San Francisco has rebuilt herself seven times after fire lay her in ruin. During the Gold Rush, the town was devastated by six great fires, each of which almost wiped it out of existence!
Until 1866, the retrievers of valuable property and saviors of those caught in the midst of smoke and flame were a hardy band of volunteers-men who, arm-in-arm, hand-pulled wagons full of water up the hills to the rising flames lighting beam and canvas, and became Heroes for a makeshift community. Racing to blazes in early San Francisco, firemen cleared the streets ahead with ringing bells and clattering noise makers. Their acts of courage were the stuff of legend! Their brawn and bravado set many a woman to swoon, while at least one made a career out of chasing the engines as they sped toward the flame.
San Francisco's trials by fire inspired inventions by Fire Department Maintenance Shop Supervisors. Use of the Hayes Aerial Ladder (1868) and the Gorter Nozzle (1886) spread to fire departments throughout the world.
By 1906, San Francisco had grown into a city that was the pride of a nation - Crown Jewel of the Pacific! Her port called all cultures and trade, in her financial center beat the heart of Western commerce. Her people felt cultured and proud and showed off their fortunes in tastes of Queen Victoria and gold leaf.

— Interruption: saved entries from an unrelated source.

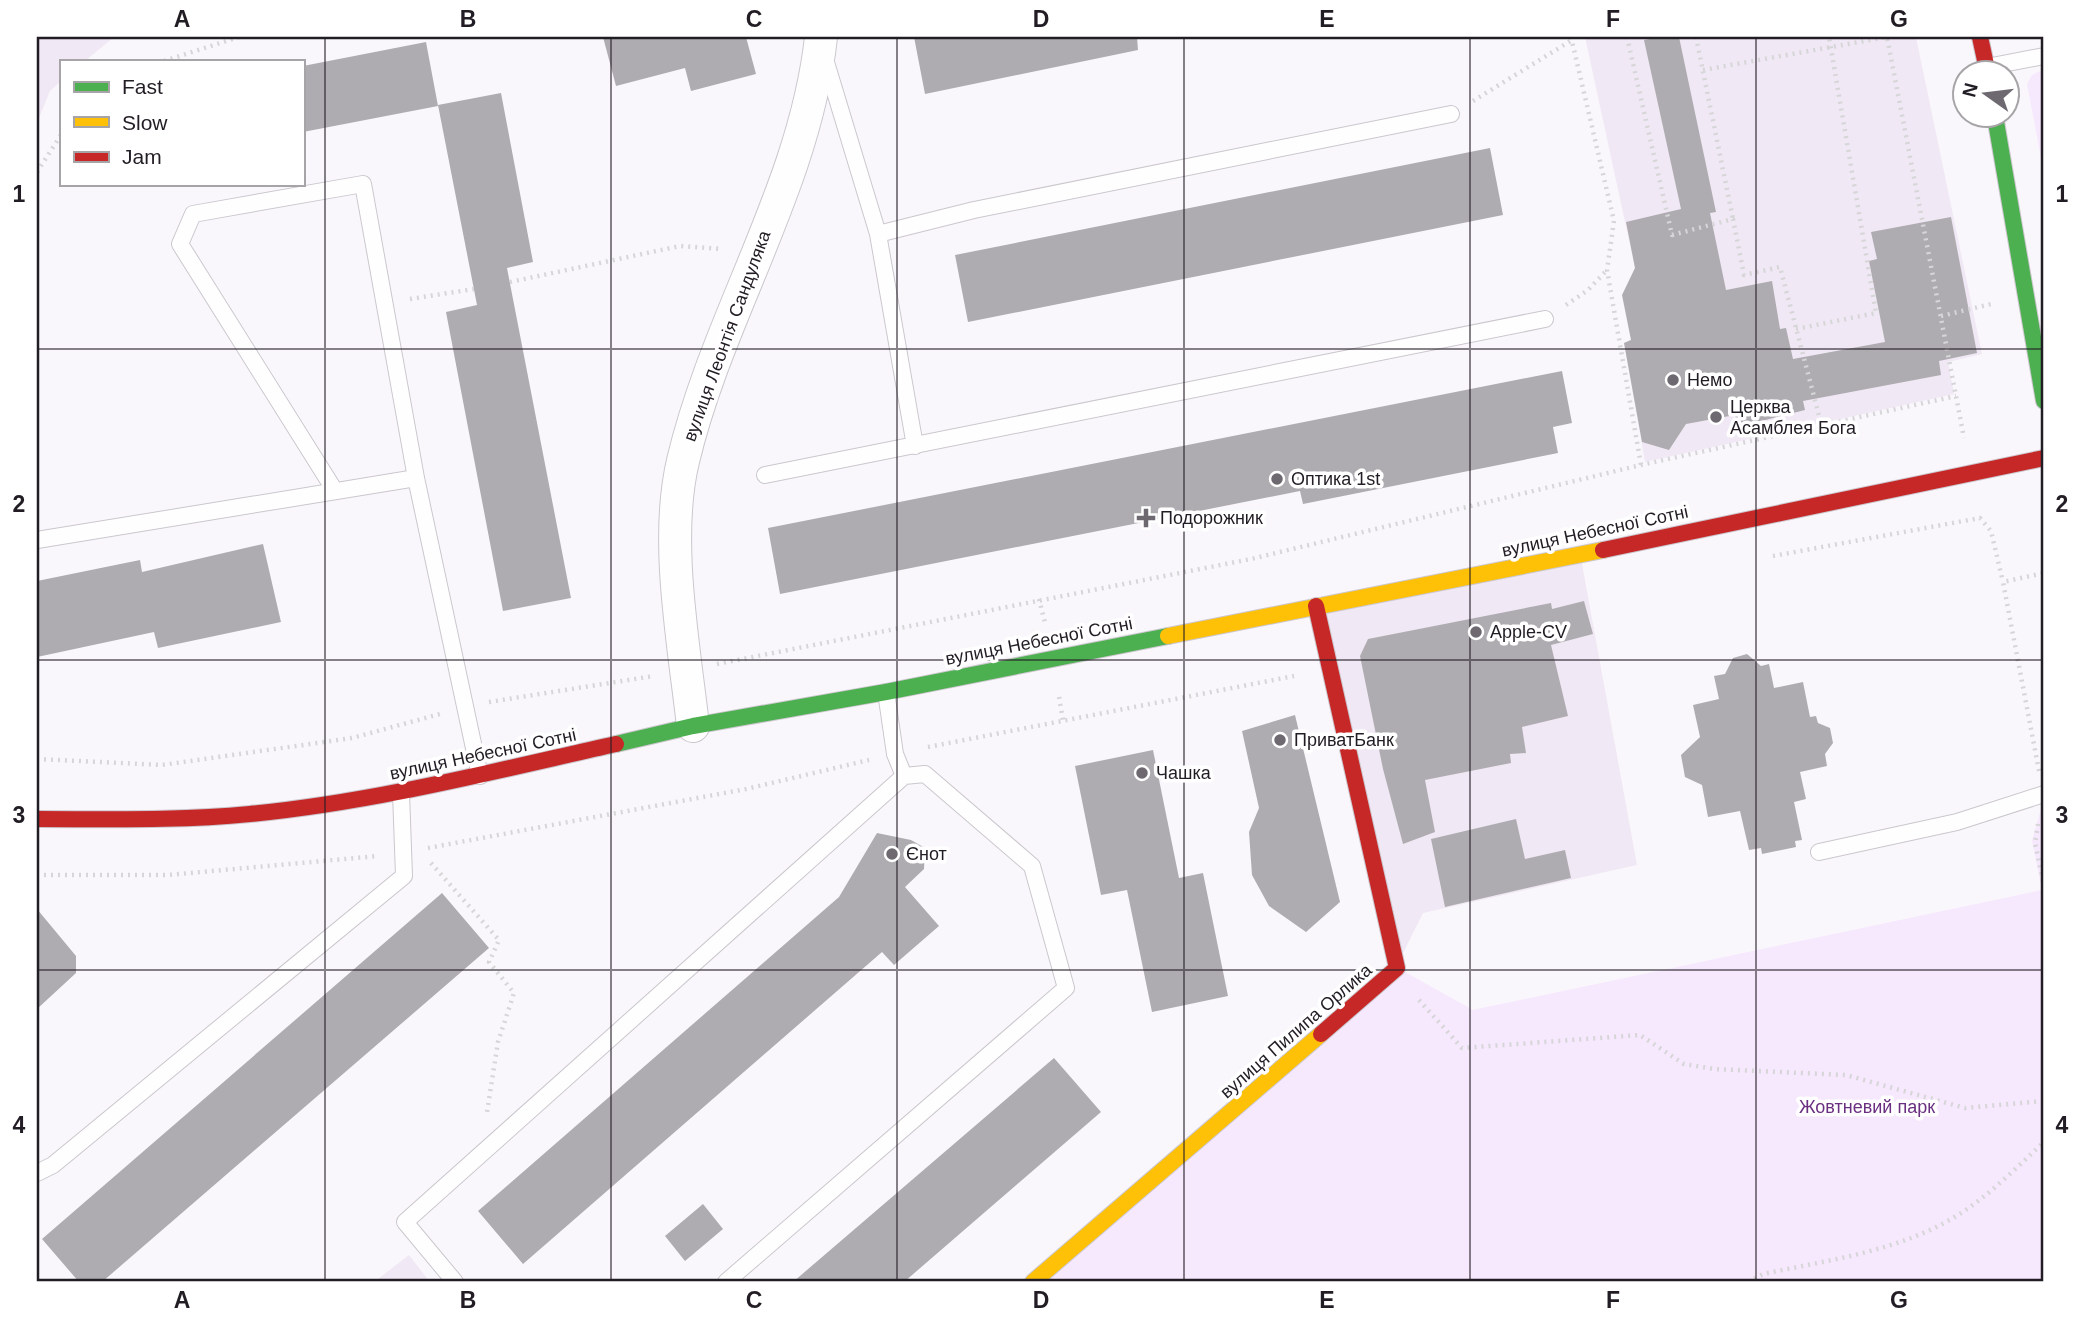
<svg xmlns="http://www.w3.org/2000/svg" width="2081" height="1319" viewBox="0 0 2081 1319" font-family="Arial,sans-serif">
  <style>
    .built { fill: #f0e8f4 }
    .green { fill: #f6e8fd }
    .building { fill: #afacb1 }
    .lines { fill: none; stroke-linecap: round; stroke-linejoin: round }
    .lane-casing { stroke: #cbc7cd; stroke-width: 18 }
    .street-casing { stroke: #cbc7cd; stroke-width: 34 }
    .fast-casing { stroke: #cbc7cd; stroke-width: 18 }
    .slow-casing { stroke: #cbc7cd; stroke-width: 18 }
    .jam-casing { stroke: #cbc7cd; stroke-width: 18 }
    .path { stroke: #d6d5d7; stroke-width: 4.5; stroke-dasharray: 2 5; stroke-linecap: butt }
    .lane { stroke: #fefeff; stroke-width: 16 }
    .street { stroke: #fefeff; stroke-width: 32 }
    .fast { stroke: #4caf50; stroke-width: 16 }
    .slow { stroke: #ffc107; stroke-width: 16 }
    .jam { stroke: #c62828; stroke-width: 16 }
    .grid { fill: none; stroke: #221c24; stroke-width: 2; stroke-opacity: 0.55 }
    .poi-dot { fill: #6e6970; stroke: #fff; stroke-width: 2.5 }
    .labels { text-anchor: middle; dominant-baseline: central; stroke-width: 7; stroke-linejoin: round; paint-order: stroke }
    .street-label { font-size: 18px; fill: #221c24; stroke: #fff }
    .poi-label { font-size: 18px; fill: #221c24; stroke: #fff; text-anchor: start }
    .park-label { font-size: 18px; fill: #6a2f81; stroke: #fff }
    .neatline { fill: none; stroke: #221c24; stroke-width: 2.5 }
    .grid-label { font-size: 23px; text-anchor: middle; font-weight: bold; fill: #221c24 }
  </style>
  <rect width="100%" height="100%" fill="#faf7fc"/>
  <path class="built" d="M37 37H114L85 61H61V81L50 91 37 123Z
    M1585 37H1916L1982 354 1948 362 1954 394 1645 462 1624 343 1632 339 1623 294 1635 268Z
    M1580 553 1637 865 1423 913 1396 967 1314 604Z
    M409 1255 430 1282H374Z"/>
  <path class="green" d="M2044 69V173L2027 84 2032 75Z
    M2044 798V1282H1030L1396 967 1473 1010 2042 890 2032 841Z"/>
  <path class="building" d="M603 37H746L756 74 691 91 685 68 616 86Z
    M914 37H1137L1138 50 925 94Z
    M1661 37H1679L1716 212 1710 213 1726 290 1772 281 1780 329 1786 328 1793 359 1885 342 1869 261 1877 259 1871 232 1951 217 1977 353 1939 361 1941 375 1803 401 1805 410 1738 427 1735 415 1686 424 1669 450 1642 442 1624 343 1631 340 1622 295 1635 268 1626 222 1681 209 1644 40Z
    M426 42 438 106 303 132V66Z
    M501 93 533 262 507 268 571 598 503 611 446 312 477 305 438 105Z
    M1490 148 1503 215 968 322 955 255Z
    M1562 371 1572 423 1553 427 1558 453 1303 504 1300 491 780 594 768 528Z
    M263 544 281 622 158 648 154 632 37 657V581L140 560 142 572Z
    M1584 601 1593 634 1551 645 1568 716 1522 727 1526 753 1510 754 1511 763 1425 780 1435 832 1403 844 1383 769 1360 656 1368 639 1551 603 1552 609Z
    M1747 654 1761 666 1769 664 1774 688 1803 682 1810 717 1816 716 1818 723 1830 728 1833 743 1825 754 1827 766 1800 772 1806 799 1794 802 1802 840 1795 841 1796 847 1762 854 1761 848 1749 850 1740 811 1708 817 1702 785 1685 777 1681 755 1700 737 1693 705 1719 699 1714 676 1725 674 1733 658Z
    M1295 715 1340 902 1306 932 1269 906 1252 875 1249 832 1259 808 1242 731Z
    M1153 750 1179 878 1203 873 1228 996 1152 1012 1127 890 1101 895 1075 766Z
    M1516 819 1525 859 1565 850 1571 878 1445 907 1431 839Z
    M877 833 911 840 925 848 924 869 905 887 939 926 894 965 882 952 523 1264 478 1211 839 897Z
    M442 893 489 948 102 1282H79L42 1239Z
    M37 909 76 956V973L37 1009Z
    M1054 1058 1101 1112 904 1282H793Z
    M703 1204 723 1229 685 1261 665 1236Z"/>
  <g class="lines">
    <defs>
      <path id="lane" d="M825 59 878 234 915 446
        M1987 67 2044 56
        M878 234 974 210 1451 114
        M765 475 1545 319
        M335 491 180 244 193 214 363 184 416 478 480 776
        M37 540 416 478
        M1819 852 1957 822 2044 794
        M37 1173 53 1165 404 876 401 793
        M455 1282 405 1222 904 776
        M726 1282 1066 988 1032 866 925 774 904 776 895 754 886 692"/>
      <path id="street" d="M693 726C684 645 664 540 683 461 717 317 805 186 821 37"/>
      <path id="fast" d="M1995 116 2044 401
        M616 744 693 726 886 692 1168 636"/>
      <path id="slow" d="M1168 636 1603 550
        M1033 1282 1321 1034"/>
      <path id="jam" d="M1980 37 1988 74
        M1603 550 2044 458
        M1316 606 1397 968 1321 1034
        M37 819C108 819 179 821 250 814 374 802 495 771 616 744"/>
    </defs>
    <use href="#lane" class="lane-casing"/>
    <use href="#street" class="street-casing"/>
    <use href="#fast" class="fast-casing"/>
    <use href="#slow" class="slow-casing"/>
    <use href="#jam" class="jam-casing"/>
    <path class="path" d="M1571 37 1614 221 1607 270 1641 465
      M1627 37 1672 235 1733 219 1744 275 1780 267 1822 427
      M1696 37 1733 219
      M164 61 239 37
      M1703 70 1887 37 1964 438
      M1473 101 1572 40
      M37 172 61 135
      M510 282 680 246 722 249
      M410 299 474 289
      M1566 305 1588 290 1607 270
      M1941 316 1991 304
      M1796 329 1876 313 1829 37
      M1773 556 1980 518 1991 531 2003 582
      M1039 599 1045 623
      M717 664 1251 559 1641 465 1956 396
      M1059 697 1063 720
      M489 702 654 676
      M928 747 1294 676
      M37 759 162 765 352 738 440 714
      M2039 771 2003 582 2044 573
      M2038 824 2035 843 2044 885
      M428 848 746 789 869 760
      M431 863 499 940 489 962 514 993 498 1042 487 1112
      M37 875H168L378 856
      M1419 1000 1462 1048 1640 1035 1684 1064 1714 1069 1846 1075 1965 1108 2044 1101
      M1748 1282 1763 1274C1829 1260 1900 1251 1958 1215 1990 1195 2017 1167 2044 1142"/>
    <use href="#lane" class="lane"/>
    <use href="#street" class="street"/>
    <use href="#fast" class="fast"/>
    <use href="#slow" class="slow"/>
    <use href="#jam" class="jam"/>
  </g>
  <path class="grid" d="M325 37V1282M611 37V1282M897 37V1282M1184 37V1282M1470 37V1282M1756 37V1282M37 349H2044M37 660H2044M37 970H2044"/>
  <g class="poi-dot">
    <circle cx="1673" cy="380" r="7"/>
    <circle cx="1716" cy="417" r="7"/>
    <circle cx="1277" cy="479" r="7"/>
    <path d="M1142.5 507.5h7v7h7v7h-7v7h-7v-7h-7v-7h7z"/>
    <circle cx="1476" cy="632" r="7"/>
    <circle cx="1280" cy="740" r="7"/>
    <circle cx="1142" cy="773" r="7"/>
    <circle cx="892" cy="854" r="7"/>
  </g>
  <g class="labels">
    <g class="street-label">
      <text transform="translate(727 336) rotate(-70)">вулиця Леонтія Сандуляка</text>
      <text transform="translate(1595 531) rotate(-12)">вулиця Небесної Сотні</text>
      <text transform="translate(1039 641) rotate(-11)">вулиця Небесної Сотні</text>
      <text transform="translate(483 754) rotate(-12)">вулиця Небесної Сотні</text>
      <text transform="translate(1296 1031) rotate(-41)">вулиця Пилипа Орлика</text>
    </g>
    <g class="poi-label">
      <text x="1687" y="380">Немо</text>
      <text x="1730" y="407">Церква<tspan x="1730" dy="21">Асамблея Бога</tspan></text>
      <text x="1291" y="479">Оптика 1st</text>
      <text x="1160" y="518">Подорожник</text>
      <text x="1490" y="632">Apple-CV</text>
      <text x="1294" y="740">ПриватБанк</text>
      <text x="1156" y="773">Чашка</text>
      <text x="906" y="854">Єнот</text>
    </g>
    <g class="park-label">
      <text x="1867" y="1107">Жовтневий парк</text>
    </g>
  </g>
  <rect width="2081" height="1319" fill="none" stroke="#ffffff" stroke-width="77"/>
  <rect x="60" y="60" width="245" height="126" fill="#ffffff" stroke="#a7a4a7" stroke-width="2"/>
  <rect x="74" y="82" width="35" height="10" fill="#4caf50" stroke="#a7a4a7" stroke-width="2"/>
  <text x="122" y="94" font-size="21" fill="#221c24">Fast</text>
  <rect x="74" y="117" width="35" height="10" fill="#ffc107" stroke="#a7a4a7" stroke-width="2"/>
  <text x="122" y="130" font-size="21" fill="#221c24">Slow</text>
  <rect x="74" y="152" width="35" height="10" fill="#c62828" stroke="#a7a4a7" stroke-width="2"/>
  <text x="122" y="164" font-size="21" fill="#221c24">Jam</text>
  <g transform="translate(1986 94) rotate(284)"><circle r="33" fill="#ffffff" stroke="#a7a4a7" stroke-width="2"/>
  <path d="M0-5L12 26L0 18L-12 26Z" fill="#6e6970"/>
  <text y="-10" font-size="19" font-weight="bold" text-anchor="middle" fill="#221c24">N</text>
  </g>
  <rect x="38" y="38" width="2004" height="1242" class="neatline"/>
  <g class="grid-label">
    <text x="182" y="27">A</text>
    <text x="468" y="27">B</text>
    <text x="754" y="27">C</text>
    <text x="1041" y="27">D</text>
    <text x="1327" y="27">E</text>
    <text x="1613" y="27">F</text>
    <text x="1899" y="27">G</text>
    <text x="19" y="202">1</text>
    <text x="2062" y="202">1</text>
    <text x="19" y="512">2</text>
    <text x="2062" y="512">2</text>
    <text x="19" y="823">3</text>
    <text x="2062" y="823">3</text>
    <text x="19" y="1133">4</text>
    <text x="2062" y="1133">4</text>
    <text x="182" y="1308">A</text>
    <text x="468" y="1308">B</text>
    <text x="754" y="1308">C</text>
    <text x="1041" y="1308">D</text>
    <text x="1327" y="1308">E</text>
    <text x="1613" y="1308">F</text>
    <text x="1899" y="1308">G</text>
  </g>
</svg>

At 5:12 AM on April 18, 1906, the greatest natural catastrophe in the history of the United States shook San Francisco to its knees. The fire that ensued wiped most human artifact from her face. But San Francisco's symbol is that of a Phoenix which rises from the ashes always to be reborn. Without water to extinguish the flames, (water mains were broken), her firefighters wedged wagons pulled by trusty steeds throughout a city of rubble and fought the flames with ax and dynamite. For three days they battled the blaze and delivered the living to safety. Refugees of the Golden City gazed from the hilltops in disbelief as the fire quelled in the hands of their consummate heroes.